__Task prompt__.
Please set down word for word every line from the one holding "tilt_deg: -24.2" to the end of the data below, both included.

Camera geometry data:
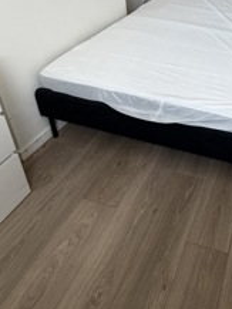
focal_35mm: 31
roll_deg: -4.4
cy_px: 28
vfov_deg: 51.2
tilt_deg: -24.2
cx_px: 245
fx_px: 277
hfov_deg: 38.8
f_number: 2.2
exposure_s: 1/121
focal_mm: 2.22
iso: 250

__Answer to this task__.
tilt_deg: -24.2
cx_px: 245
fx_px: 277
hfov_deg: 38.8
f_number: 2.2
exposure_s: 1/121
focal_mm: 2.22
iso: 250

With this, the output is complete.